Your task
Emit a verbatim copy of the lines running from the line with "5. THAT what" through the end of the material below.

Extracted material
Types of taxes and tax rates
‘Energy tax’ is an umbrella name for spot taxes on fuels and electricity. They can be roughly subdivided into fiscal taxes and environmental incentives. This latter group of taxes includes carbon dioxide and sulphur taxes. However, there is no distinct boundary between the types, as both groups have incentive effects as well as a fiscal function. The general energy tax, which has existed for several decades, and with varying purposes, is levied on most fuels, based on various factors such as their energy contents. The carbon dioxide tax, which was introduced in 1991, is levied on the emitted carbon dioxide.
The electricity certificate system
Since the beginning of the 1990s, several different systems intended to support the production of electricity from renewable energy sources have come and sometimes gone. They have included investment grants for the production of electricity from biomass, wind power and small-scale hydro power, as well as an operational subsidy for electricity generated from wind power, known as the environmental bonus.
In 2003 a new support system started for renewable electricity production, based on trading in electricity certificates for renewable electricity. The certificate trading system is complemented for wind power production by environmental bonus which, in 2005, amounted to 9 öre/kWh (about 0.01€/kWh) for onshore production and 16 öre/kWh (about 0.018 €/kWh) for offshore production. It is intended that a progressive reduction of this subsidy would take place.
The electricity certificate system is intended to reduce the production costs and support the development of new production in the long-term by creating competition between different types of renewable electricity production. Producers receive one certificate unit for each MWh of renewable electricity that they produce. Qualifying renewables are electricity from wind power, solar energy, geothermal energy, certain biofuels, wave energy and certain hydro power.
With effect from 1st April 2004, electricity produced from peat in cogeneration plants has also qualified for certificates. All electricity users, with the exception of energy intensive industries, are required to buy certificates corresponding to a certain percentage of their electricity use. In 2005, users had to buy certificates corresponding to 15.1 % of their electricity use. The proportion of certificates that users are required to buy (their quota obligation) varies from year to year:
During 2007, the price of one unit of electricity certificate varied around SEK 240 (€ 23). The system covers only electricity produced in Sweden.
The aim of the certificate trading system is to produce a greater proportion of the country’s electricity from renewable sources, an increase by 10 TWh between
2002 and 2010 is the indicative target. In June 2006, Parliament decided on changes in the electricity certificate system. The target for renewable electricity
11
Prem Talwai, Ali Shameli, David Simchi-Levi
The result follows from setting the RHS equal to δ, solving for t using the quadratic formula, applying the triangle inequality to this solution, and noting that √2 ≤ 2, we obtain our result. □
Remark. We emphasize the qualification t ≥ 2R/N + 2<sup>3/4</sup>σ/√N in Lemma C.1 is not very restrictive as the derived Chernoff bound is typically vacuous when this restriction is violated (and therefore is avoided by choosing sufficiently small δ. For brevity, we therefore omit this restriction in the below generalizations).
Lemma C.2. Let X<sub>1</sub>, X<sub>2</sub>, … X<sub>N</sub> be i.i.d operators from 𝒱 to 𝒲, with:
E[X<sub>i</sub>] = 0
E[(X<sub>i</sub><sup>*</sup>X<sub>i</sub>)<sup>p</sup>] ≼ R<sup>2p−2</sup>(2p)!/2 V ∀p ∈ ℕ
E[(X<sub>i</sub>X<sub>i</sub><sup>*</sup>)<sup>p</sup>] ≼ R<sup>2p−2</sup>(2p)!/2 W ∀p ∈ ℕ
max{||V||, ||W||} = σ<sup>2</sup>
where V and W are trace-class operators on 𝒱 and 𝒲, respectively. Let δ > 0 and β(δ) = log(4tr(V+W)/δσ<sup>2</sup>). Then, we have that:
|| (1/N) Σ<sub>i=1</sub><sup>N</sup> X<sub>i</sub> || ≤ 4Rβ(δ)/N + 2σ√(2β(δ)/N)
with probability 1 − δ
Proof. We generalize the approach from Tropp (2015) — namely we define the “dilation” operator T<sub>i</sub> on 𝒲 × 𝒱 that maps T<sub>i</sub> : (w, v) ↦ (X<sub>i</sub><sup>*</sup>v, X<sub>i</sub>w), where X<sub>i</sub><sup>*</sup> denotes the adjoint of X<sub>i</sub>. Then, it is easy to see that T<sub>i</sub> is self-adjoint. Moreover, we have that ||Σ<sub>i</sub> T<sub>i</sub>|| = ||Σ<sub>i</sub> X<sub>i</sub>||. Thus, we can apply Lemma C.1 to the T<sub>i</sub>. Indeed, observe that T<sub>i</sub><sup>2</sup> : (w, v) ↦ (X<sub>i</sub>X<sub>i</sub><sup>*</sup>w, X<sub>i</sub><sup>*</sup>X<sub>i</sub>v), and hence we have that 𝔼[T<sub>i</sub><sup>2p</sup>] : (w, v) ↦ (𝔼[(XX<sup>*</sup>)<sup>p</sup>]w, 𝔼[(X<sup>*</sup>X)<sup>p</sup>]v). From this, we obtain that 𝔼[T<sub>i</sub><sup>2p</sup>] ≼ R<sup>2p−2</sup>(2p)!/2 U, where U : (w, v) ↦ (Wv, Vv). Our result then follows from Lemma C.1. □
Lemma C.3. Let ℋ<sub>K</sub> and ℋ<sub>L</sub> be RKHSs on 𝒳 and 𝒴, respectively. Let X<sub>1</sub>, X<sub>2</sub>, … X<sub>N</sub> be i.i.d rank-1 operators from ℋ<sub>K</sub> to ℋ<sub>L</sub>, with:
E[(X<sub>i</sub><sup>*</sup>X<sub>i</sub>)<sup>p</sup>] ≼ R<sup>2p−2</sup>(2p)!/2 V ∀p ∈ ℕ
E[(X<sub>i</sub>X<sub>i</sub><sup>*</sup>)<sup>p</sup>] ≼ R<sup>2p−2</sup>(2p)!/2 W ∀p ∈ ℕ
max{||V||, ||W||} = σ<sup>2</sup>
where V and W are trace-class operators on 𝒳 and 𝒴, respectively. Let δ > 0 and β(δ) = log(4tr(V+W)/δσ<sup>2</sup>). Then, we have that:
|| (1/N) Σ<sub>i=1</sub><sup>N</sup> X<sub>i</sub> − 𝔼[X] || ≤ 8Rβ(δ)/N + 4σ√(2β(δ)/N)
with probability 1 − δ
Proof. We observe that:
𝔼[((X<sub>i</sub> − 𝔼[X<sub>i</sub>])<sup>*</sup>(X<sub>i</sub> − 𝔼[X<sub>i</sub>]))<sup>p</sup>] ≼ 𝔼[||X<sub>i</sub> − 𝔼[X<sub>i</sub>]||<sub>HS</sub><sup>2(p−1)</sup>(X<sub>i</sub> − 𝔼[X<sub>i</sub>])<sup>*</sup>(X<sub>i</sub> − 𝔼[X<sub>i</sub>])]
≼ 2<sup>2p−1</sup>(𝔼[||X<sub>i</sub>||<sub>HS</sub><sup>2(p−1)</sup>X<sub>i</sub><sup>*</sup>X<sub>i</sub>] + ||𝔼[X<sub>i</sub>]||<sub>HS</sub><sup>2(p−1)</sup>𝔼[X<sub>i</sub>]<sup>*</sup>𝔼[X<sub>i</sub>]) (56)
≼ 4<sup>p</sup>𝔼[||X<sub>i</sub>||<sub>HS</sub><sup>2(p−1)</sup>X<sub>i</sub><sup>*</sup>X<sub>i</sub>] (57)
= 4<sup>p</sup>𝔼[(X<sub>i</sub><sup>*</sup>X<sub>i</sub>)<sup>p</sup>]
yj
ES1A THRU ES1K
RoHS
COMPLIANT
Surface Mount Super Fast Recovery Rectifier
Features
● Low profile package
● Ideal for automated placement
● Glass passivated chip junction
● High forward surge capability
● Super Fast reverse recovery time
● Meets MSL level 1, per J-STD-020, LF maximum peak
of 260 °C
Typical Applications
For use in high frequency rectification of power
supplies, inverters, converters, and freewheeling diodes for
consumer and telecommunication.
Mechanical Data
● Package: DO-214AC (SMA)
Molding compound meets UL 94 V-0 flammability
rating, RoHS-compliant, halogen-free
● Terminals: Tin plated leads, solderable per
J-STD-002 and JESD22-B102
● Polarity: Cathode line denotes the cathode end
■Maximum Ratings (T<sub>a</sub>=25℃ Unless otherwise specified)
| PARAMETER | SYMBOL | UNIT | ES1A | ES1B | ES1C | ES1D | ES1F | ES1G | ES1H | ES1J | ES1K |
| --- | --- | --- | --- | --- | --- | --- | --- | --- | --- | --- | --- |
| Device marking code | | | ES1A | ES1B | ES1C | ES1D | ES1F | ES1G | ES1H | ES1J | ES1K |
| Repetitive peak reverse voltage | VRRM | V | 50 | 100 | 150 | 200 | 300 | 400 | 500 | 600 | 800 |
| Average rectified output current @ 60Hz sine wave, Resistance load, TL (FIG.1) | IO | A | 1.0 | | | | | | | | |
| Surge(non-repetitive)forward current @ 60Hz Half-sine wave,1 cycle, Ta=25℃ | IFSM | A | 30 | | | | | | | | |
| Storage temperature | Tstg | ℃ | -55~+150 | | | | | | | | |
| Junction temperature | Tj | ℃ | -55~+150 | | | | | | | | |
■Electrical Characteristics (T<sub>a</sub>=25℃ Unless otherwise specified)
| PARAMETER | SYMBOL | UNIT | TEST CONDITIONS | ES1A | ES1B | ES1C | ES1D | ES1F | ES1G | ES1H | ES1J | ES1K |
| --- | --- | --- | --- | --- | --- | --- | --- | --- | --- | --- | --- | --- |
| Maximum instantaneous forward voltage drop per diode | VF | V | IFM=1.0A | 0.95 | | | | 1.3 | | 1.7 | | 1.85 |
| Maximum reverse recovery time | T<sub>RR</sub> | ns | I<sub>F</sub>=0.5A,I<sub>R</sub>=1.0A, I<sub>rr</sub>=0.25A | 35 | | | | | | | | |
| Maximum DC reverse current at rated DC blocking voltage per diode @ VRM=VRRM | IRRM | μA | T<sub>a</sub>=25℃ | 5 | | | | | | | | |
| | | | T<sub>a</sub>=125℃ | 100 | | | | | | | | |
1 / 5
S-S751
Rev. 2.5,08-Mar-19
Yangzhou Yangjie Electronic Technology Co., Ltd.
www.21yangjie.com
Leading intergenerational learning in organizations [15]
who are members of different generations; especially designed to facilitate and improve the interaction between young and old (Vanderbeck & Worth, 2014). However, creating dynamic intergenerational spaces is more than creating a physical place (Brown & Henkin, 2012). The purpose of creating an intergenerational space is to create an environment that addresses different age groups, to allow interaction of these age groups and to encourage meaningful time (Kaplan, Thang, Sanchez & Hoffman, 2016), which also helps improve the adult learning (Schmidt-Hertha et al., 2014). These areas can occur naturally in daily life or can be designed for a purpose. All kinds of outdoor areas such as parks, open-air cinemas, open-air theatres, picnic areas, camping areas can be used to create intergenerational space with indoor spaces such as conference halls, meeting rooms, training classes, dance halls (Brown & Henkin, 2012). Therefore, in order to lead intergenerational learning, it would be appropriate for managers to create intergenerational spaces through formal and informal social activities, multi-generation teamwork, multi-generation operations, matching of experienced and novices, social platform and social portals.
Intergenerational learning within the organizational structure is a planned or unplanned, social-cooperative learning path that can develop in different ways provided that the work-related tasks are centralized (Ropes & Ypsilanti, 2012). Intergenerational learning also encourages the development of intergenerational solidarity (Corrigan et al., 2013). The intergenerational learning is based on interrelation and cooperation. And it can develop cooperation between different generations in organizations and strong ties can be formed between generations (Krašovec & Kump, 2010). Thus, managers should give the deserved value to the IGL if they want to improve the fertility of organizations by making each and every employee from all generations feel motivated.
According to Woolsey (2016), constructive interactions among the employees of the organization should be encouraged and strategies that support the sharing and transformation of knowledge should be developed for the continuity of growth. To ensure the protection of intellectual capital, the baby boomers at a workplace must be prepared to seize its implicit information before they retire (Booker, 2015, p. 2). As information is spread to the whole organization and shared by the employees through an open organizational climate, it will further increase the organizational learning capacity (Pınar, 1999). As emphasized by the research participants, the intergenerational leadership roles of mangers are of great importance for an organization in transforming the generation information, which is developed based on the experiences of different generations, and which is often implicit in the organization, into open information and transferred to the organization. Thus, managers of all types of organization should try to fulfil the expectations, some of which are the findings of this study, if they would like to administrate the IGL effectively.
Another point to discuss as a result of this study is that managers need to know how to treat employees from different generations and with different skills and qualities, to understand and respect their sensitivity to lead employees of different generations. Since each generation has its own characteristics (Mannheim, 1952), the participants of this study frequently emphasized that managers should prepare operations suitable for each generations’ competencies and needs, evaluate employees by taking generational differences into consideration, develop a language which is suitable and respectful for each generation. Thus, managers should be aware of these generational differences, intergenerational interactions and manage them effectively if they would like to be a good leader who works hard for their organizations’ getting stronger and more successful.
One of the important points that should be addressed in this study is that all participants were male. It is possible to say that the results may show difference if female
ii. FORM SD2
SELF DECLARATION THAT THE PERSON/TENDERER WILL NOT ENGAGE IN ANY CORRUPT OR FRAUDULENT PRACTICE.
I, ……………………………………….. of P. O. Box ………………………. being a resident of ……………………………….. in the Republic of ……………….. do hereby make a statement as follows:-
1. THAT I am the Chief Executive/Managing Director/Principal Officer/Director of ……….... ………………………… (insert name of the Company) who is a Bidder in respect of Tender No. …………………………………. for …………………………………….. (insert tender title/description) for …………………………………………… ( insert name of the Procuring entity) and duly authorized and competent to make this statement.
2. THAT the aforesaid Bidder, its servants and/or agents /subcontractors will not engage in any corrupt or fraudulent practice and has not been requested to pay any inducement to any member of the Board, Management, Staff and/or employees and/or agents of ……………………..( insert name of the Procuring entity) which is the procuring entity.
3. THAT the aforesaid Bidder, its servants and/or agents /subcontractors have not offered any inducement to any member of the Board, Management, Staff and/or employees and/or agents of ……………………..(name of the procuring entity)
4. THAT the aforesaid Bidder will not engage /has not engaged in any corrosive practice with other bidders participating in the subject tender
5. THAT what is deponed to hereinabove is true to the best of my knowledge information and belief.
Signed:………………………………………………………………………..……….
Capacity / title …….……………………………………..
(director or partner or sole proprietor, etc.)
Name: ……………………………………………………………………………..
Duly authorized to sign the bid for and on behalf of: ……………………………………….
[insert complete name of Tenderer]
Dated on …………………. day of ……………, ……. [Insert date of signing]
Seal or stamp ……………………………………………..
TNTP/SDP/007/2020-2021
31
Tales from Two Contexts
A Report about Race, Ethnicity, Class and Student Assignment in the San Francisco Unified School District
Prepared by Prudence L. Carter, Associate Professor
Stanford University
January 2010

Written solution
5. THAT what is deponed to hereinabove is true to the best of my knowledge information and belief.
Signed:………………………………………………………………………..……….
Capacity / title …….……………………………………..
(director or partner or sole proprietor, etc.)
Name: ……………………………………………………………………………..
Duly authorized to sign the bid for and on behalf of: ……………………………………….
[insert complete name of Tenderer]
Dated on …………………. day of ……………, ……. [Insert date of signing]
Seal or stamp ……………………………………………..
TNTP/SDP/007/2020-2021
31
Tales from Two Contexts
A Report about Race, Ethnicity, Class and Student Assignment in the San Francisco Unified School District
Prepared by Prudence L. Carter, Associate Professor
Stanford University
January 2010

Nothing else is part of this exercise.